* [Text passage]:

········

Statement
The derivative of $ \sin(x) $ is:
$$ \tfrac{d}{dx}\big(\sin(x)\big) = \cos(x) $$
Proof
Take the definition of the derivative:
$$ \tfrac{d}{dx}\big(\sin(x)\big) = \lim_{h \to 0} \left(\frac{\sin(x + h) - \sin(x)}{h}\right) $$
Use the angle sum formula for sine to expand $ \sin(x + h) $:
$$ \tfrac{d}{dx}\big(\sin(x)\big) = \lim_{h \to 0} \left(\frac{\sin(x)\cos(h) + \cos(x)\sin(h) - \sin(x)}{h}\right) $$
Factor out $ \sin(x) $.
$$ \tfrac{d}{dx}\big(\sin(x)\big) = \lim_{h \to 0} \left(\frac{\sin(x)\big(\cos(h) - 1\big) + \cos(x)\sin(h)}{h}\right) $$
Split the limit.
$$ \tfrac{d}{dx}\big(\sin(x)\big) = \lim_{h \to 0} \left(\frac{\sin(x)\big(\cos(h) - 1\big)}{h}\right) + \lim_{h \to 0} \left(\frac{\cos(x)\sin(h)}{h}\right) $$
Factor out all factors without $ h $.
$$ \tfrac{d}{dx}\big(\sin(x)\big) = \sin(x) \cdot \lim_{h \to 0} \left(\frac{\cos(h) - 1}{h}\right) + \cos(x) \cdot \lim_{h \to 0} \left(\frac{\sin(h)}{h}\right) $$
Evaluate these limits. Use that the second limit is equal to $ 1 $ and $ \cos(0) = 1 $.
$$\begin{aligned}\tfrac{d}{dx}\big(\sin(x)\big) &= \sin(x) \cdot \lim_{h \to 0} \left(\frac{1 - 1}{h}\right) + \cos(x) \cdot 1 \newline&= \sin(x) \cdot 0 + \cos(x) \cdot 1 \newline&= \cos(x)\end{aligned}$$

········

* [Source data]:
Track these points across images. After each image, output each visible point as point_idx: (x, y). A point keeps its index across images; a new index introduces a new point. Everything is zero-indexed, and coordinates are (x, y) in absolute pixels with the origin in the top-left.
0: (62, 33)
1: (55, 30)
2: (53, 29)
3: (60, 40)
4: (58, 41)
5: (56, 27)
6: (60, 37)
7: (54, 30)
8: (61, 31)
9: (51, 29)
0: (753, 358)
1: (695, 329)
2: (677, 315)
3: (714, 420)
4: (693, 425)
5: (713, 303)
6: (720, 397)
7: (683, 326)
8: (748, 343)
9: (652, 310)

········

* [Task]: In the proof about the derivative of sine, which formula is used to expand sin(x + h)?

* [Result]: The angle sum formula for sine.